_PROBLEM TO SOLVE:_
Copy the text shown, beginning at the words "I tried to not" and stopping after "piece by piece.". Change "veil" to "curtain".

— Start TEXT SHOWN —

The rest of the night is a blur for me. I was coming down from the adrenaline high. But I remember thinking that it must be like a soldier who is in combat the first time. I’d never fought much before, and never delivered a beating like that. It was exhilarating. We laughed. I remember seeing I had some blood on my knuckles, and some on my sneaker. There was a joke about catching AIDS.
I slept just fine that night, and was almost certainly in Church the next day with my parents. I don’t remember thinking anything much about what we’d done. That week at school was back to normal for us, except Drew wasn’t there. At some point word got out he’d gotten jumped, robbed and beaten bad enough to need to go to the ER. Joe, Rob and I didn’t say a word to anyone about it, as we were nervous we’d get in trouble (not arrested mind you—didn’t think anything we did to a “queer” would be something the law would care about). But we never did. I don’t know if others suspected us in the attack, but honestly after a couple days nobody even talked about it. Nobody seemed to care.
Drew never came back to school, and we barely noticed. As far as we were concerned we’d made the point to him, gotten it out of our system and were glad he was gone. I assumed his family moved, I never bothered to find out. Life went on. Later in the year Joe, Rob and I got caught for smoking pot at the school and suspended. My parents flipped and that was when I pretty much had to end my friendship with them.
I went to college at a school with a reputation for being fairly liberal. That was when I begin to have my change in views and outlook. I vividly remember at freshman orientation I made some comment to a group I was hanging with about someone I saw being a “faggot,” and getting looks of horror and glares. I was called out on it, and I quickly backpedaled. As I’ve said, I was a follower, and once I realized I was in a different social world, my attitude changed quickly. Surrounded by more open-mindedness, I adapted.
And I met gay people in this world, and had to interact with them as normal human beings. There still weren’t a whole lot of openly homosexual people back then, but they were a visible group on a small-ish campus. I was repulsed and stand-offish at first, but as I became more familiar it just stopped being something that bothered me. At points I hung around gay guys, even flamboyant ones, at parties.
How could I do this after what I did? Because by that point, believe it or not, I’d mostly forgotten the whole thing. I’d say I suppressed it, but that sounds like I was somehow traumatized and blocking it out. But that’s not accurate. Drew had been so insignificant to me that it just didn’t matter, it registered about as much as swatting a fly.
I graduated, started a career, married and had a kid. The first inklings I had in my mind of something wrong came from watching my son grow up. If you’re a dad you know what I mean when I say having your own kid can totally change how you are about things. I obsessed over what I’d do if anyone ever tried to harm him, and I began to have flashes in my mind of another poor kid who someone did harm pretty fucking badly.
I tried to not remember, but I couldn’t shake it. So I then tried to rationalize things: I was a just a dumb kid who didn’t know any better, it was a different time, it was about the society I was in. Worst of all, I thought maybe what we did wasn’t really that bad, no doubt Drew got over it quickly and was just fine. No amount of this stopped me from thinking about it. More and more. Like a veil slowly lifting, the details of that night and what I did came back. Vividly, piece by piece.

— End TEXT SHOWN —
— Start LISTED ENTRIES —

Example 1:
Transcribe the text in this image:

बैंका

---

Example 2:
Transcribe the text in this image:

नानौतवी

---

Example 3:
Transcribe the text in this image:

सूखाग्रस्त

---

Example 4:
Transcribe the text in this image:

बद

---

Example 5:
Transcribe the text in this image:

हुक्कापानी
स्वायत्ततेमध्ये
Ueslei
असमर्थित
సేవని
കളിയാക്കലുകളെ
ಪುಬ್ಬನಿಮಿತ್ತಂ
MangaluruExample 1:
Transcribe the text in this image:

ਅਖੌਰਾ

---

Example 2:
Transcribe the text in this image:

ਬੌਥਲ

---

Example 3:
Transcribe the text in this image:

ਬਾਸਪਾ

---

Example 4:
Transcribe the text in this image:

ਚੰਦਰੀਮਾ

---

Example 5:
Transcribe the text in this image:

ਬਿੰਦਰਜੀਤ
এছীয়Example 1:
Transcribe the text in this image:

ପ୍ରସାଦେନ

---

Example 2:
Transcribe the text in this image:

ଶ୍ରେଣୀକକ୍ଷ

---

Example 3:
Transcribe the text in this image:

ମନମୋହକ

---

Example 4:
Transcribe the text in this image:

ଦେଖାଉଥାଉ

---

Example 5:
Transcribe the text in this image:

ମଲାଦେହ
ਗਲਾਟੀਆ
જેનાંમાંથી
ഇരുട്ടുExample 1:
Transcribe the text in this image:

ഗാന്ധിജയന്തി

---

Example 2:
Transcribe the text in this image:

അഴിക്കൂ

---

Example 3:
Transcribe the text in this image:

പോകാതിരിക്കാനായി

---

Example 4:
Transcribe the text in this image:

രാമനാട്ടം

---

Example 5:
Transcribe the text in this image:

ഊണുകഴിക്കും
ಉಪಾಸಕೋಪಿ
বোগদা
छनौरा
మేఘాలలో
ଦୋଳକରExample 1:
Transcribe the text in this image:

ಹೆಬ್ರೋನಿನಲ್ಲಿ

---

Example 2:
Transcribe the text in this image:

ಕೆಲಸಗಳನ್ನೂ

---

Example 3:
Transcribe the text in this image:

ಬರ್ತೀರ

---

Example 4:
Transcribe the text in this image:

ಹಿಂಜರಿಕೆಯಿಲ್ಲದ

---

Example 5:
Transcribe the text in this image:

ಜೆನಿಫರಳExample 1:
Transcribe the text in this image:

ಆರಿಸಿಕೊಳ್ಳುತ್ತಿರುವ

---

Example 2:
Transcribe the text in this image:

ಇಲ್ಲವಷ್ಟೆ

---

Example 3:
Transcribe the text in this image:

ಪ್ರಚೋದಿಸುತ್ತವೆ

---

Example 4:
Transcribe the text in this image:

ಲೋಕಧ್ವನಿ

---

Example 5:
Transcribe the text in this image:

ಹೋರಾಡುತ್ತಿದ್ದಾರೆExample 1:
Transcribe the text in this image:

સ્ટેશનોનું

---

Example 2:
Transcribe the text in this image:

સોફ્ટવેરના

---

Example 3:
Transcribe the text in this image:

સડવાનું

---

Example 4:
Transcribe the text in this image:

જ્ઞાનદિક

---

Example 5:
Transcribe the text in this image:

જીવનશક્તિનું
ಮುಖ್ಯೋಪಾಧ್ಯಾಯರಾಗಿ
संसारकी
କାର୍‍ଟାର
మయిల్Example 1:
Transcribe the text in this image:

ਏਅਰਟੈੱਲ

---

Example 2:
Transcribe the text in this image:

— End LISTED ENTRIES —

_COMPLETED EXERCISE:_
I tried to not remember, but I couldn’t shake it. So I then tried to rationalize things: I was a just a dumb kid who didn’t know any better, it was a different time, it was about the society I was in. Worst of all, I thought maybe what we did wasn’t really that bad, no doubt Drew got over it quickly and was just fine. No amount of this stopped me from thinking about it. More and more. Like a curtain slowly lifting, the details of that night and what I did came back. Vividly, piece by piece.